If you want the docker container to run in the background pass the -d
flag right after docker run
.
You can adjust the maximum cache size by appending --max_size=N
, where N is
the maximum size in Gibibytes.
Don't name your deployment bazel-remote
!
Kubernetes sets some environment variables based on this name, which conflict
with the BAZEL_REMOTE_*
environment variables that bazel-remote tries to
parse.
The command below will build a docker image from source and install it into your local docker registry.
$ bazel run :bazel-remote-image
Bazel remote cache server can be run on an ARM architecture (i.e.: on a Raspberry Pi).
To build for ARM, use:
$ bazel run :bazel-remote-image-arm64
$ bazel build :bazel-remote
In order to pass a .htpasswd
and/or server key file(s) to the cache inside a docker container, you first need
to mount the file in the container and pass the path to the cache. The example below also configures TLS which is technically optional but highly recommended in order to not send passwords in plain text.

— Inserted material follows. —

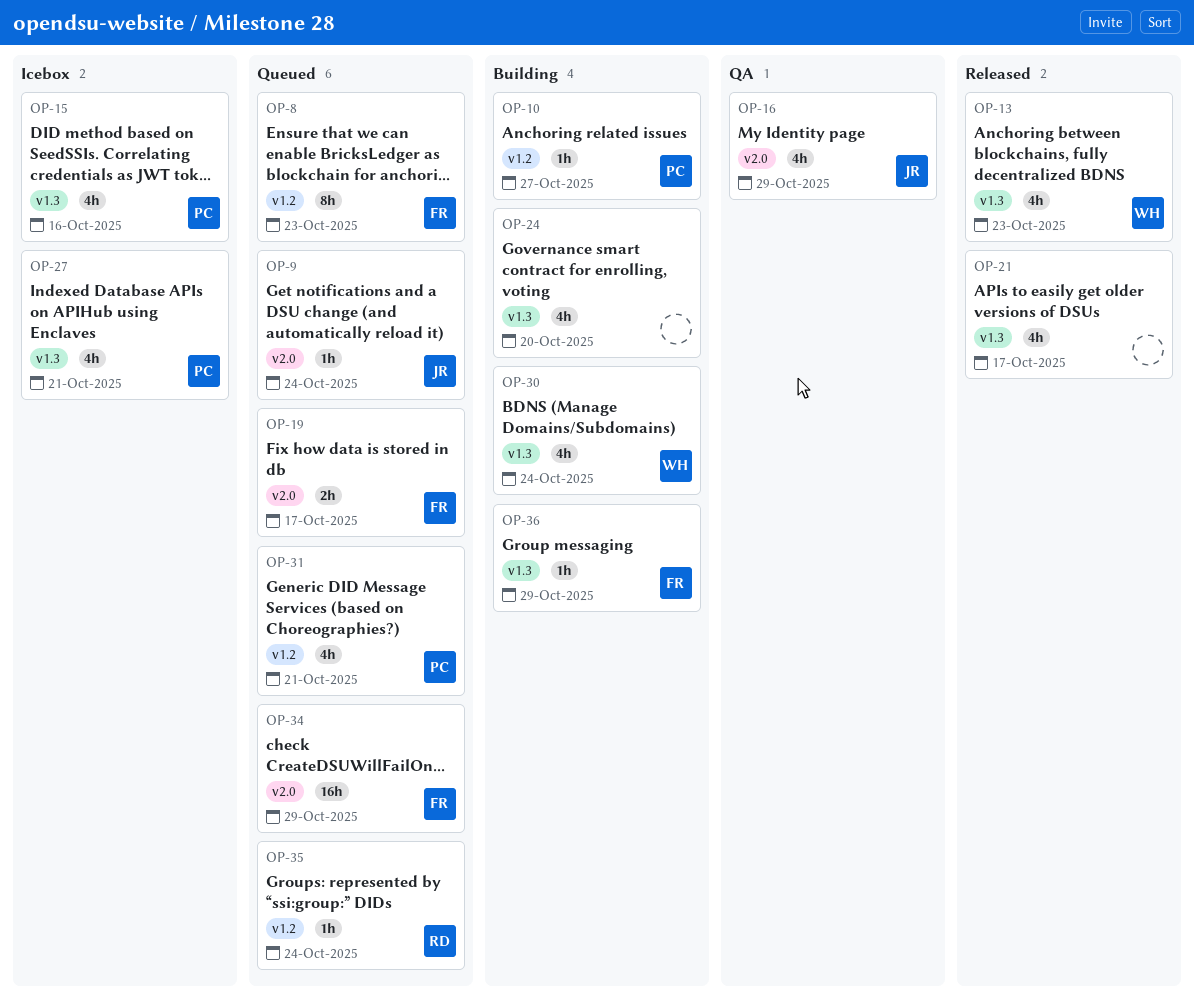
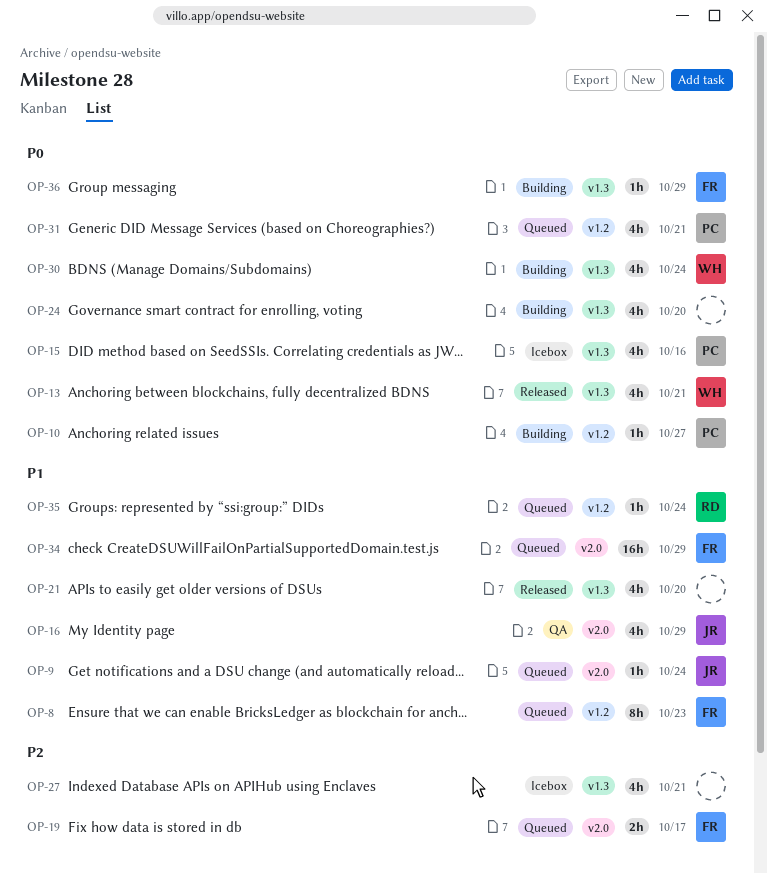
OP-13, due: Oct 23 -> Oct 21
OP-21, due: Oct 17 -> Oct 20
OP-27, owner: PC -> none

$ docker run -v /path/to/cache/dir:/data \
-v /path/to/htpasswd:/etc/bazel-remote/htpasswd \
-v /path/to/server_cert:/etc/bazel-remote/server_cert \
-v /path/to/server_key:/etc/bazel-remote/server_key \
-p 9090:8080 -p 9092:9092 buchgr/bazel-remote-cache \
--tls_enabled=true \
--tls_cert_file=/etc/bazel-remote/server_cert \
--tls_key_file=/etc/bazel-remote/server_key \
--htpasswd_file /etc/bazel-remote/htpasswd --max_size=5
To enable pprof profiling, specify a port with --profile_port
.
If running inside docker, you will also need to set --profile_host
to a
value other than 127.0.0.1
(--profile_host=
with an empty value should
work) and add a -p
mapping to the docker run commandline for the port.
See Profiling Go programs with pprof for more details.
To make bazel use remote cache, use the following flag:
--remote_cache=http://replace-with-your.host:port
. You can also use the
following protocols instead of http: https, grpc or grpcs (depending on your
bazel-remote configuration).
Basic username/password authentication can be added like so:
--remote_cache=http://user:pass@replace-with-your.host:port
To avoid leaking your password in log files, you can place this flag in a user-specific (and .gitignore'd) bazelrc file.
For more details, see Bazel's remote caching documentation.